AFR's Banking Crisis of '23 Brief: 3rd Edition
A cogent email of curated information on the banking crisis and the response
March 28, 2023
Regulators Speak
Today, we heard Barr, Gruenberg and Liang testifying before Senate Banking. In an exchange with Sinema, Barr revealed – for the first time – that he has been at work reviewing Fed rules implementing S.2155. SVB was “bucketed” by categories that resulted in less “enhanced supervision” and all that entails. “I think it is important to revisit those, as I have been doing since I arrived at the Federal Reserve in July,” Barr said.
In the big picture, the criticism of S.2155 and the implementation of it is intact. There’s evidence that the government doesn’t work and regulation is all a failure. It depends on whose behalf the government works and what we ask it to do. If you design the government to work, to hold banks accountable, it can work. If the industry gets to influence the law and regulations, and have friendly officials on their side (Quarles) it can take risks and get benefits, no matter what.
Chair Brown hit hard, substantively and politically, in his statement. There was a measure of partisanship in the questioning. Republicans (Scott and Daines) talked about climate risk being a distraction. A few tried to set up the Biden administration’s skepticism about mergers for the fall (Hagerty, Scott) but Gruenberg parried that by responding there were no good offers and they did not discourage any offers.
Tillis criticized the “regulatory red herring” that tailoring was the issue vs management and the fact that SVB was a unique bank with all those uninsured deposits. A strong ally of big Wall Street banks, Tillis tried to make the case that higher capital requirements were unnecessary, an echo of the “tailoring” argument Republicans made days before the crisis.
Some senators focused on how the Fed still had authority for “enhanced supervision” of banks between $100 and $250 billion under S.2155, Crapo especially, as the primary author. It was management and regulators/supervisors, Republicans insisted, not regulation. (Sarah Bloom Raskin memorably called this residual authority “legislative fool’s gold” in 2018 because the Fed would not be able to react quickly enough to use this authority.)
Republicans repeatedly asked why supervisors didn’t “crack down” – as did virtually all the Democrats – prompting Brown to comment, wryly, on newfound Republican support for muscular regulators. That’s one more reason why we need a strong CFPB, with independent funding, Brown said. (CFPB faces a Supreme Court case about the constitutionality of its funding.)
Barr said that the board in Washington first heard of SVB’s issues in mid-February of this year, despite Fed supervisors flagging weaknesses as early as 2021. Under the Fed stress-test rules that Quarles watered down, SVB would not have faced stress tests until 2024, Barr said.

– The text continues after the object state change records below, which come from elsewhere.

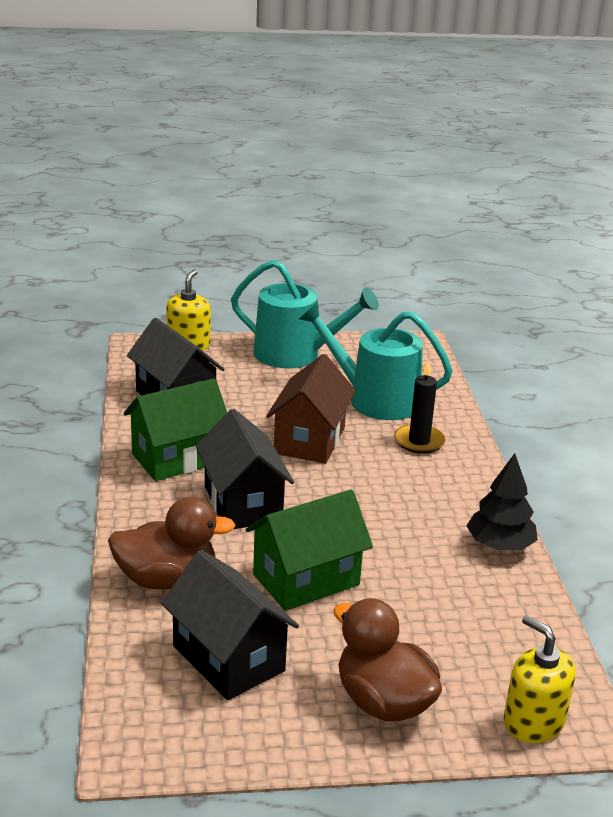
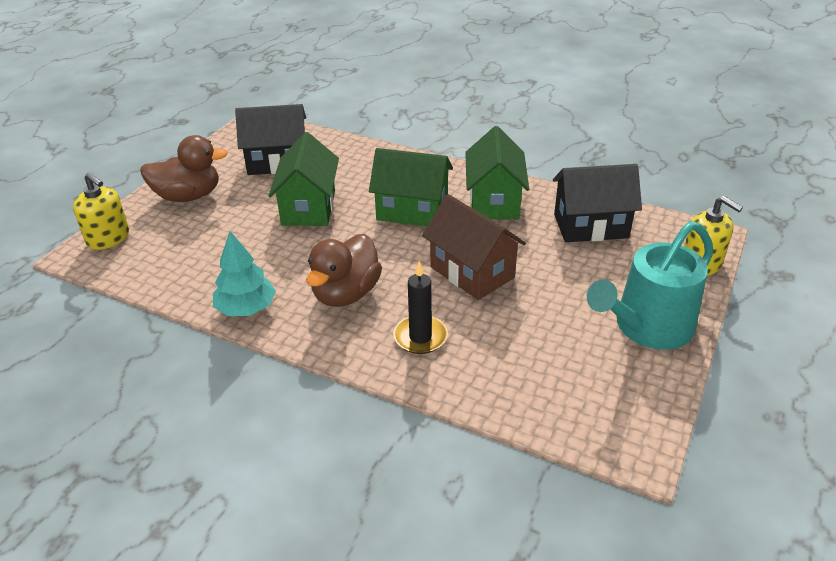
camera: 125 degrees right, 10 degrees up
brown duck [108,497,235,589] -> brown duck moved to [306,234,382,307]
black house [196,409,295,529] -> green house [369,148,453,227]
turquoise watering can [299,302,453,420] -> none
black tree [467,453,538,550] -> turquoise tree [213,231,276,316]
yellow soap dispenser [504,615,575,743] -> yellow soap dispenser turned 45 degrees clockwise [73,173,129,250]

Grueberg said the FDIC “has significant authority” to hit the banks’ CEOs with penalties if investigation uncovers wrongdoing, but they do not have the power to clawback executive compensation. A bipartisan group (Brown, Kennedy, Van Hollen, Sinema) will introduce legislation on this. Brown is planning legislation that would punch up penalties for execs at failed banks and ban them from the industry. (Implementing Dodd-Frank Section 956 on executive compensation, 15 years on, would help, as this coalition pointed out in a new letter.) Warnock spoke movingly of smallfolk who face the full weight of the law even as CEOs walk away with millions.
Gruenberg expressed confidence in the decision for the FDIC to step in and prevent what he said could have been “a contagion” among small and regional banks across the country. Gruenberg, like Barr touched on, remarked on how banks with assets of $100 billion or more can affect financial stability.
To the dismay of Warren, Liang hesitated to outrightly say whether financial regulations should be strengthened, but that “we do need to prevent these types of bank failures.” She later agreed, as did Barr and Gruenberg.
Probes and More Probes
Barr deferred a lot of matters to the internal Fed probe, due May 1. He told Cortez-Masto that the probe indicated if S.2155, the law, affected the outcomes here. He said he could not tell if the infamous “guidance on guidance” rule had an impact. He also avoided mentioning predecessor Quarles, to the point that Brown highlighted his reluctance.
Banking Committee Democrats have a unified line: they all sent a letter to the GAO asking them to “re-examine the supervisory practices of bank regulators that are responsible for ensuring depository institutions operate in a safe and sound manner.”
Bank Lobby Backtracks
A March 14 blog from the Bank Policy Institute says SVB would have still flown under the risk radar even if it had been subjected to liquidity rules under enhanced supervision.Today, they half-backtracked, coming closer to a reality that spelled failure either way according to a Yale University study .At the end of 2022 SVB would probably not have passed the LCR requirement. The bank lobby still insists there may have been a chance, given one assumption or another.